| USING THE INFORMATION |
A. Translate this sentence from the patent office action excerpt into Spanish: "Applicant's arguments filed 21 May 2025 have been fully considered but they are not persuasive."
B. List each individual claim number that the first sentence of the patent office action excerpt says is rejected.
C. Extend the patent office action excerpt with a few sentences that pick up right after its final sentence.

| PASSAGE FOR REVIEW |
- Opening Delimiter -

Claims 6-9, 11 do not, in substance, add or define any additional limitations over claims 1-4 and therefore are rejected for similar reasons, supra.
Response to Arguments
Applicant's arguments filed 21 May 2025 have been fully considered but they are not persuasive.
Regarding the drawing objections: Corrected drawing sheets in compliance with 37 CFR 1.121(d) are required in reply to the Office action to avoid abandonment of the application. Applicant responded on p. 2 that proposed amendments to the figures were presented herein, but no proposed amendments appear to have been filed. The specification has been amended to replace ‘42’ with ‘41’ to overcome that reference number objection.

- Closing Delimiter -

| DATA FOR ANALYSIS |

- Opening Delimiter -

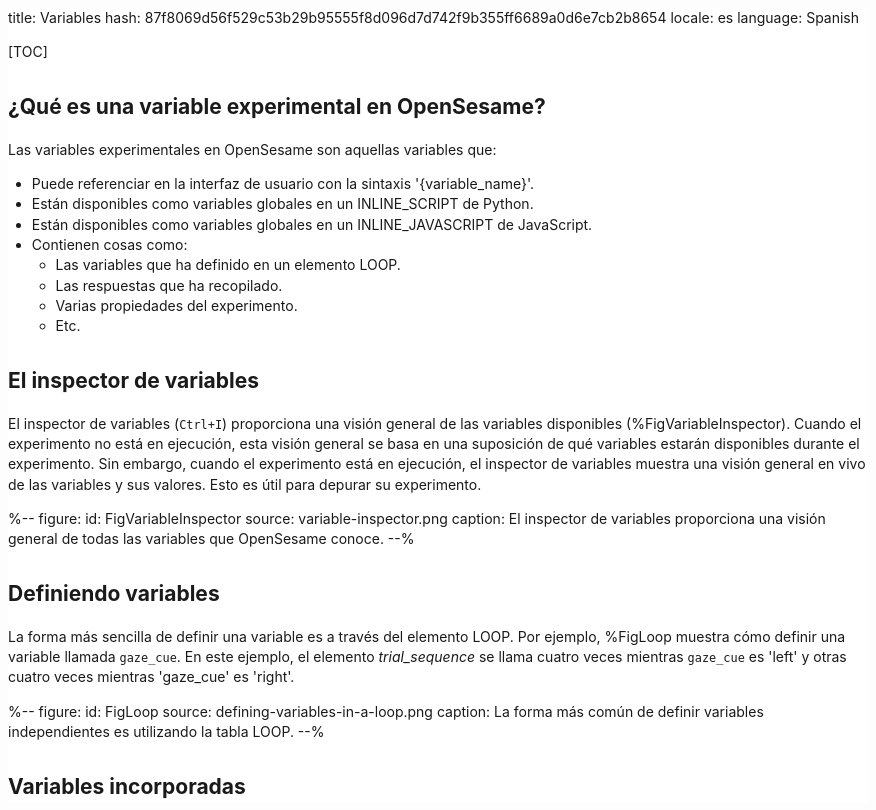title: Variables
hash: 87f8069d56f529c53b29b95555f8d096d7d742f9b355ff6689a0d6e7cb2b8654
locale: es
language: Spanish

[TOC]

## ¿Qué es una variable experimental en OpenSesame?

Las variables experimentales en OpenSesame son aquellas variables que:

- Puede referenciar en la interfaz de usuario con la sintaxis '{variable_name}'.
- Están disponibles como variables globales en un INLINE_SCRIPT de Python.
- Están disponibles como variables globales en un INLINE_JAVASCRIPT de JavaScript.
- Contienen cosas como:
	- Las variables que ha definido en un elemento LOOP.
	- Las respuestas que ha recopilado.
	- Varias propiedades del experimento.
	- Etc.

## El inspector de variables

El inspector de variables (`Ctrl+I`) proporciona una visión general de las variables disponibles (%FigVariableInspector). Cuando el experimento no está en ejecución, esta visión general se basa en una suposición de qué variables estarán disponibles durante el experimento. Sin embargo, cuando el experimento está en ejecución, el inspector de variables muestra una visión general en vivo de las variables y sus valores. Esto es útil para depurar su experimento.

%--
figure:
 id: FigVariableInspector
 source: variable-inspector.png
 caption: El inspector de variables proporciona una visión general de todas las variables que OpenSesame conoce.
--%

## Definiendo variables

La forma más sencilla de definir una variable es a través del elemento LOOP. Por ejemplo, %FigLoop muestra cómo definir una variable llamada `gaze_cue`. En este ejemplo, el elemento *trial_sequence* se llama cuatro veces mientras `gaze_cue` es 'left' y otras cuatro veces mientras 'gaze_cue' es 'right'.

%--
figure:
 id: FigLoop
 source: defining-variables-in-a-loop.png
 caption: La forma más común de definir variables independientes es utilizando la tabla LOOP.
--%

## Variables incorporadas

- Closing Delimiter -

| LIST OF ANSWERS |
A. Los argumentos del solicitante presentados el 21 de mayo de 2025 han sido considerados en su totalidad, pero no son convincentes.

B. 6, 7, 8, 9, 11

C.
Applicant’s arguments with respect to claim(s) 1-4, 6-9, 11 have been considered but are moot because the new ground of rejection does not rely on any reference applied in the prior rejection of record for any teaching or matter specifically challenged in the argument.
Grimm, see 2/19/25 IDS, par. 198-200, 153, 140 describes network admission based on device (network adapter/ MAC) fingerprint.
See also Fransen from IDS abstract “A similarity score is generated for pairs of IoT devices by comparing their respective sets of fingerprints to identify matching fingerprints.”
Conclusion
The prior art made of record and not relied upon is considered pertinent to applicant's disclosure.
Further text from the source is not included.